How shall we respond?
But what saith it? The word is nigh thee, even in thy mouth, and in thy heart: that is, the word of faith, which we preach; That if thou shalt confess with thy mouth the Lord Jesus, and shalt believe in thine heart that God hath raised him from the dead, thou shalt be saved. For with the heart man believeth unto righteousness; and with the mouth confession is made unto salvation. Romans 10:8-10
In the gospel, good news is announced. How shall we respond? What response is demanded of us? Paul tells us in our text for today. In it, we see that the response demanded in the gospel is one that corresponds to the news given. If it is true that Jesus Christ has finished the work of redemption, if it is true that he has accomplished salvation for us, then redemption and righteousness as a whole is something which we must receive from him. How do we receive it? We receive it by faith. The word preached is thus “the word of faith.”
Faith is the means by which we receive the free gift of salvation and righteousness. Faith is the open-hand of the beggar who comes pleading for grace and mercy from the Most High. It is fitting for us to receive salvation in this way, because in faith and trust we look outside of ourselves. It is impossible to be truly trusting in Christ for salvation while leaning on your own goodness and righteousness.

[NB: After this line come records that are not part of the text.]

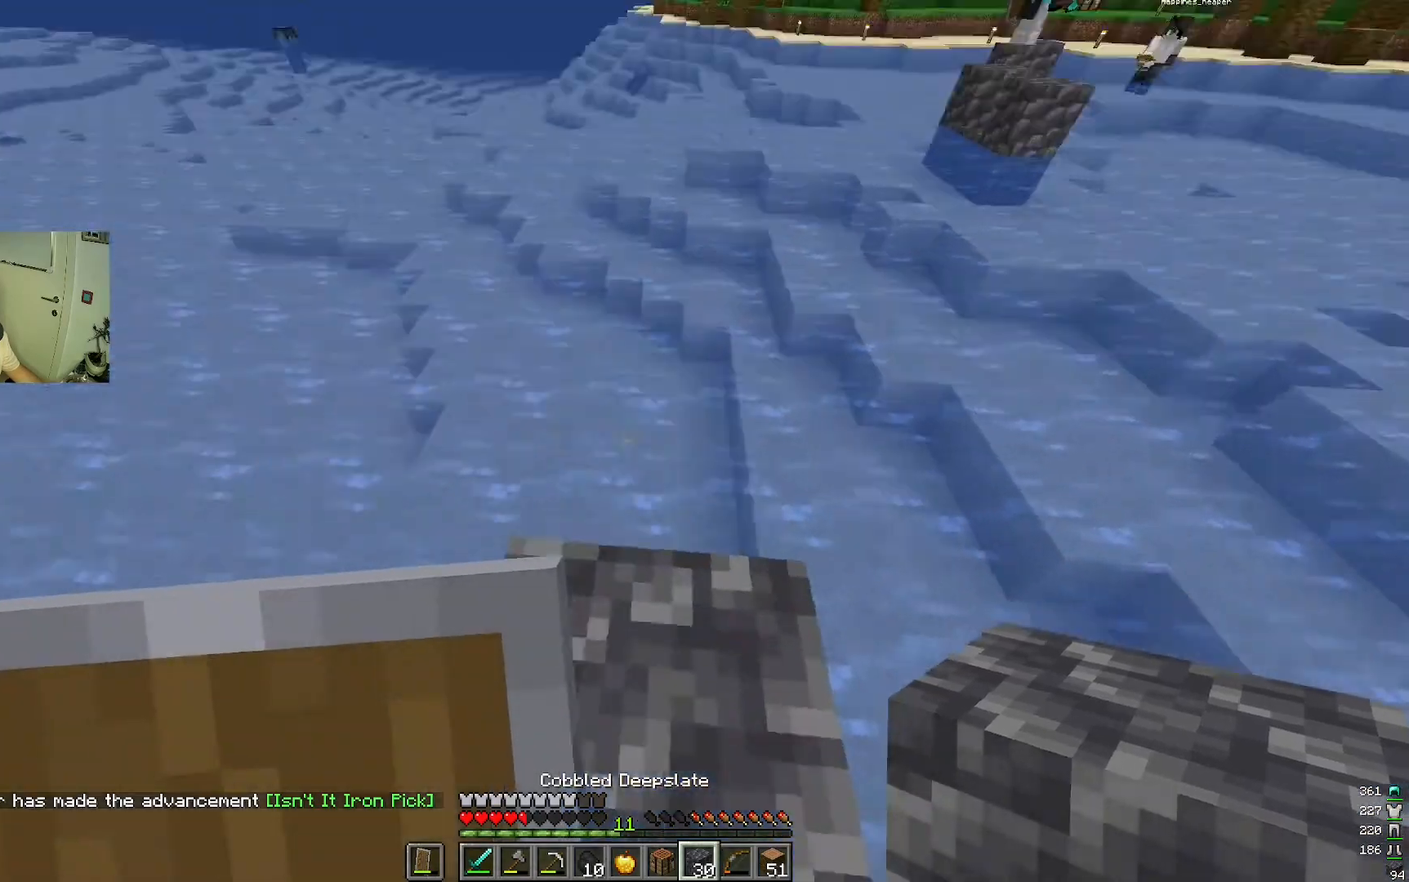
Gameplay with keyboard and mouse; each line is a JSON object with the keys and mouse buttons held at the frame after it. "events" lists presses ("down") and releases ("up") of "a", "d", "s", "w", "mouse_left" and "mouse_right" between this image and that frame as [ms after this image, input, new state], when the widget could be followed in between. "mouse_left", "mouse_right" = the "left", "right" buttons of the "mouse" list. No other keys are recorded. Fast repeated clicks can show as one long hold. Mouse movement is not recorded.
{"keys": [], "mouse": [], "events": [[167, "d", "down"], [167, "w", "down"], [367, "w", "up"], [383, "d", "up"]]}
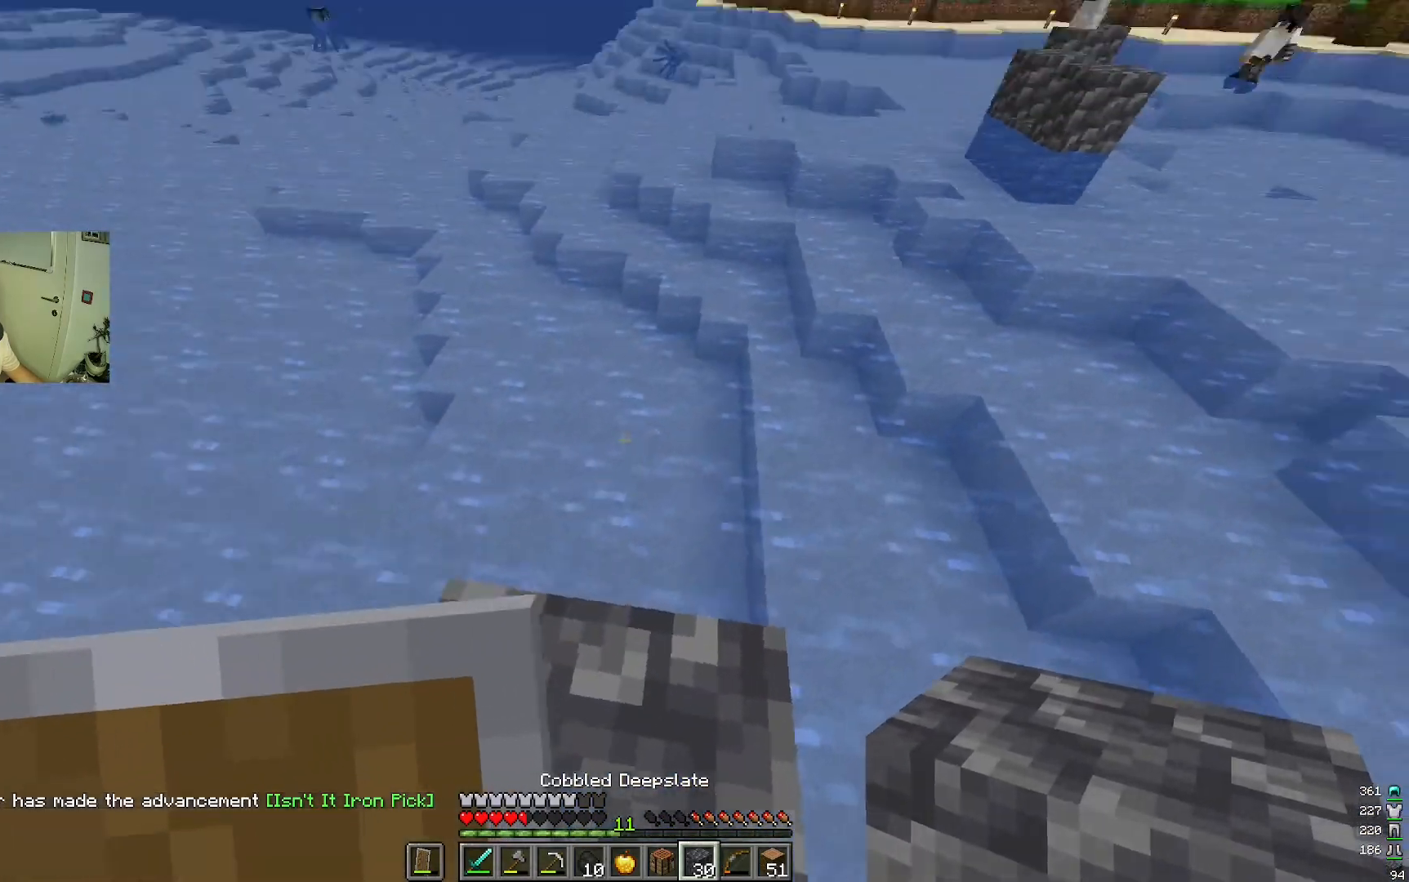
{"keys": [], "mouse": [], "events": []}
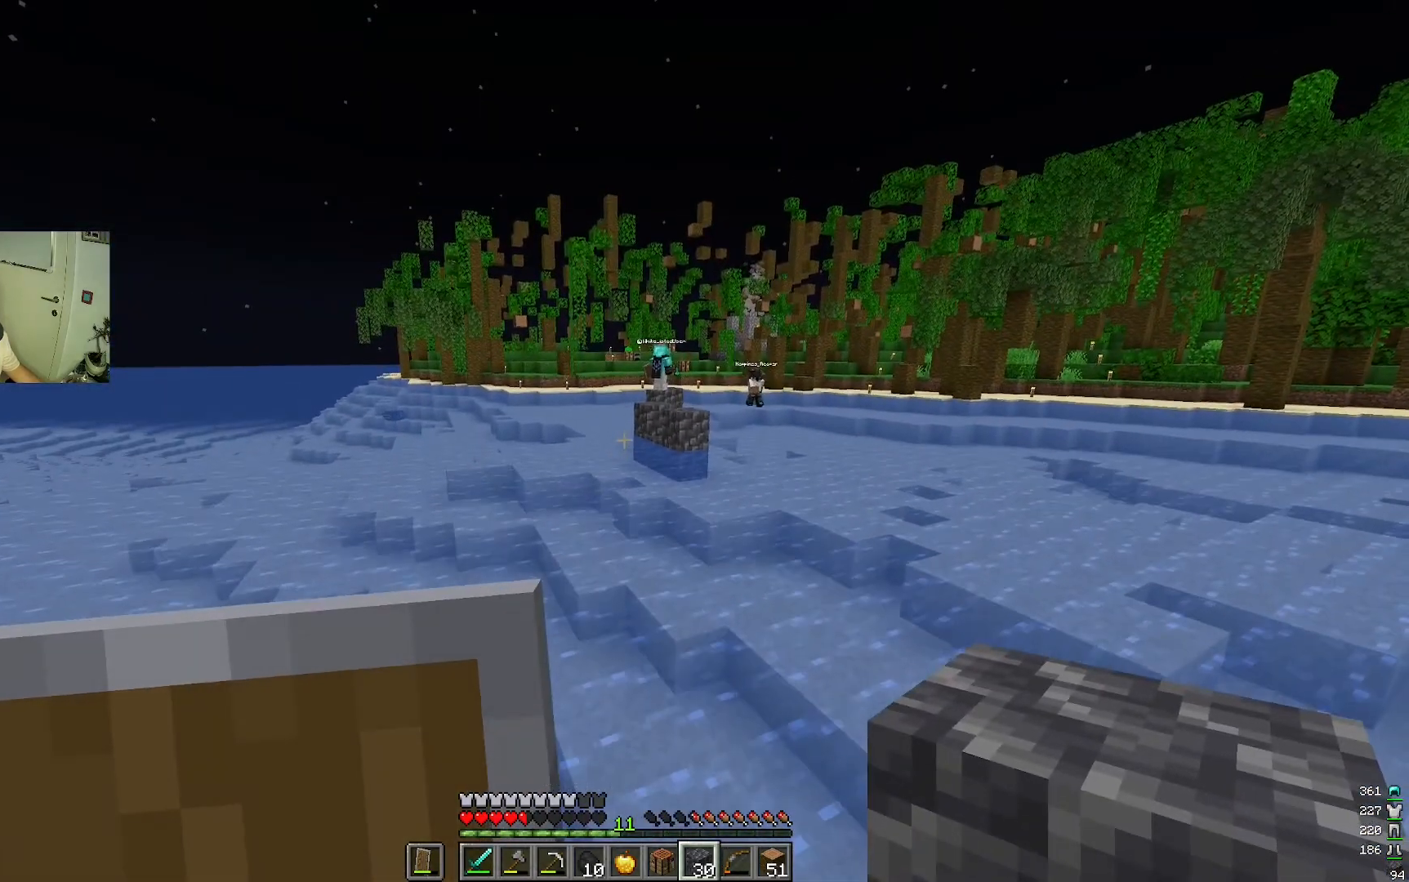
{"keys": [], "mouse": [], "events": []}
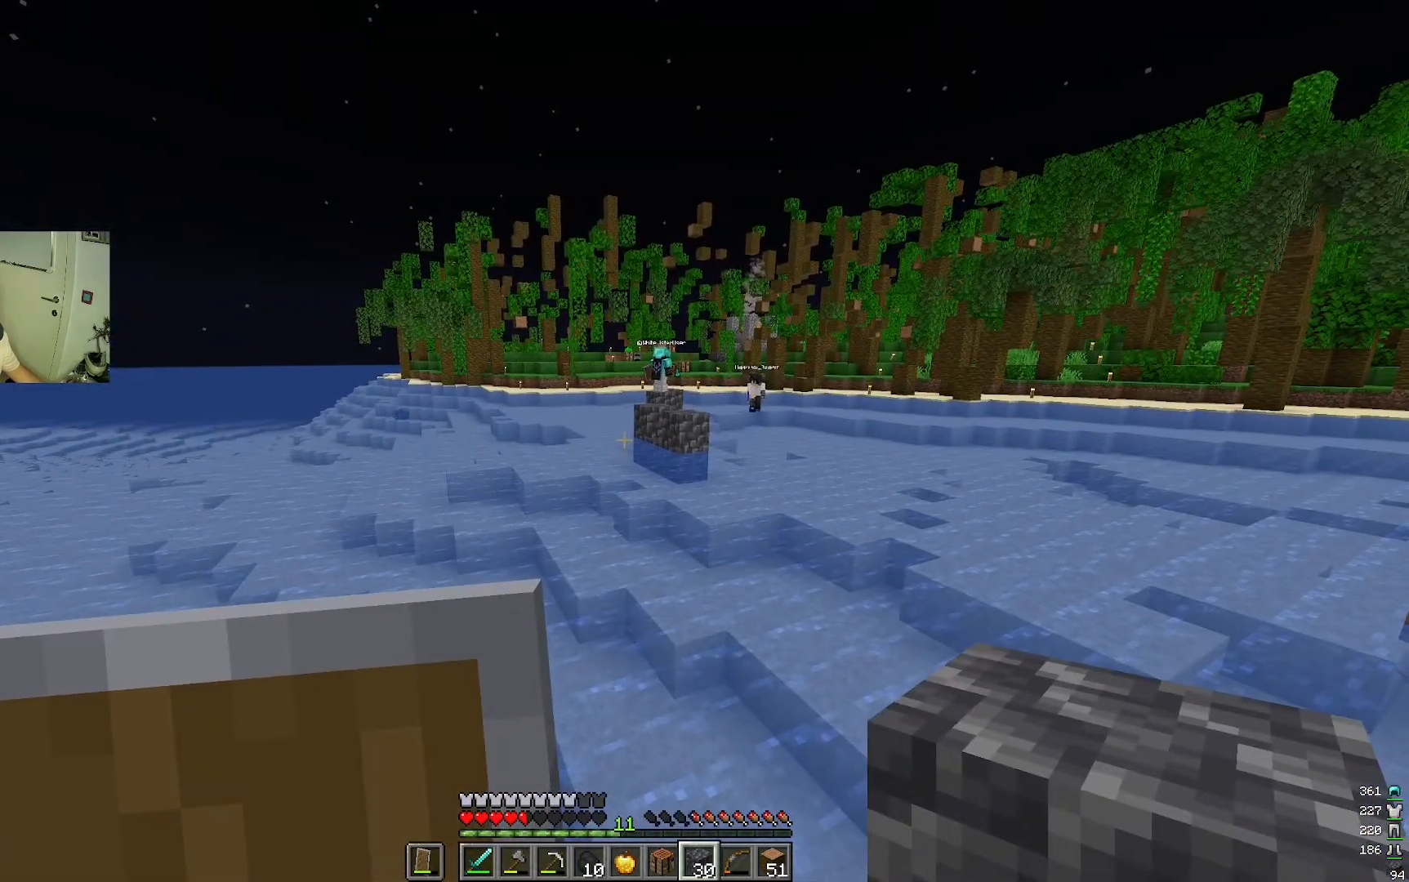
{"keys": [], "mouse": [], "events": []}
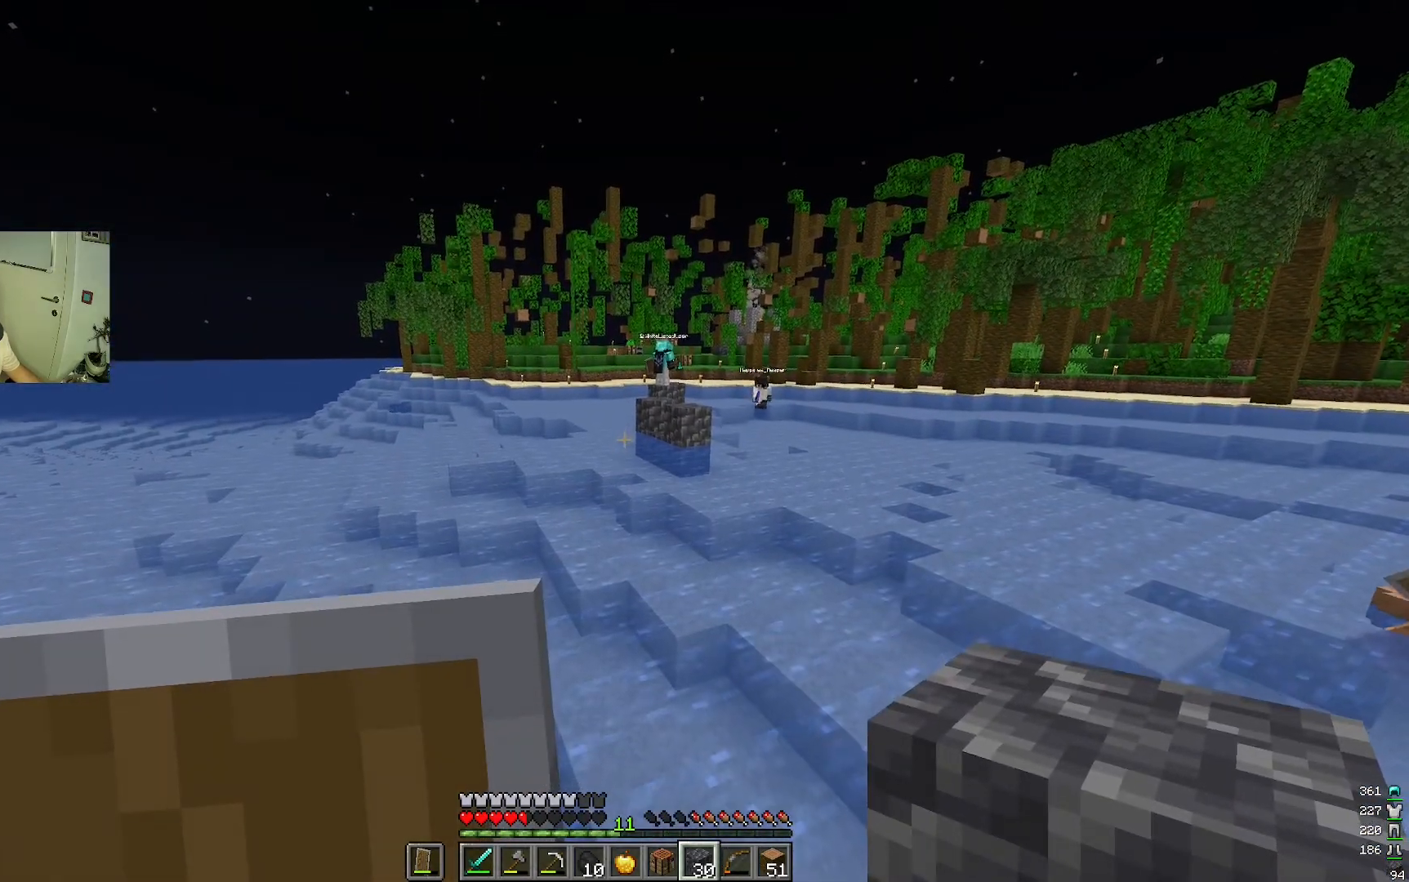
{"keys": [], "mouse": [], "events": []}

Nevertheless, this is not mere lip confession. Nor is the faith that saves an empty faith, a mere cognitive acquiescence to certain truths. The faith that saves is a faith the comes from the heart, from the very center of the human soul, and carries with it our will and affections.
Why does Paul put in confession though? Why does he make salvation in some sense depend on it? He doesn’t do so because confession is what makes us worthy before God. He does so because confessing Christ is the necessary concomitant of saving faith. What I mean by this is that if you truly believe in Jesus you will confess him before men. Confessing Christ, then, is not the ground of our salvation, it is the evidence of it. Confession and faith go together. Where confession is lacking, you can be sure that faith is lacking also. Someone who will not confess Christ is someone who has not trusted in him for his salvation.
I think it is also important to note how it is that we receive Christ: we confess with our mouths (expressing our faith) Jesus as Lord. This is parallel to believing that Jesus rose from the dead, and in the New Testament we see one as the evidence of the other (1:4; Acts 2:36; Eph. 1:19-21). Resurrection proves lordship (14:9). This is very significant.
First of all, it is a recognition of the divinity of Jesus Christ. The word here (kyrios) is used more than 6000 times in the LXX to represent the Tetragrammaton (the divine name, YHWH, translated in our Bibles as "LORD"). In Phil. 2:9, “Lord” is the “name which is above every name.” In verse 13 of our text, Christ as Lord is the object of prayer, and this is also significant since prayer to anyone other than God was to a Jew, as someone put it, “utterly repugnant” (also note the OT context of the verse 13, which is Joel 2:32). C.E.B. Cranfield puts it this way: “We take it for granted that, for Paul, the confession that Jesus is Lord meant the acknowledgment that Jesus shares the name and the nature, the holiness, the authority, power, majesty, and eternity of the one and only true God” (Cranfield, Romans [ICC, vol 2], p. 529).
Second, it is a recognition of ownership, of belonging to Jesus as a servant belong to his master, so that mere confession with no regard to the claims of Christ on the life is spurious and absurd. Remember Paul’s confession in 1:1; it must be the confession of every one who claims the name of Christ.
Sometimes you will hear well-meaning Christians put down “Lordship salvation” as if it is introducing a new kind of legalism into Christianity. But my friends, it is not. There is no other kind of salvation; if you do not receive Christ as Lord, and if your life does not bear out that relationship, then you are not saved. For the stunning announcement, “you will be saved” (9,cf. ver. 10, 11, 13) is only given to those who receive and believe in Jesus as the risen Lord.
This is where a good understanding of the total picture the Bible gives us of salvation is so important. Faith does not come out of nowhere. It is the gift of God, created in the heart by the Holy Spirit who regenerates us and brings us out of a state of spiritual death. In doing so, he makes us new creatures, gives us new affections, and begets in us new desires. Faith is born in that context, so saving faith is also a holy faith. Now it is true that it is not the nature of our faith that saves us, it is its object, Christ. But there is only one kind of faith that will receive the righteousness of God in Christ and that is a faith which is holy and which would never demur to receive Christ as Lord and to bow the knee to him in love and trust. Is that true of you?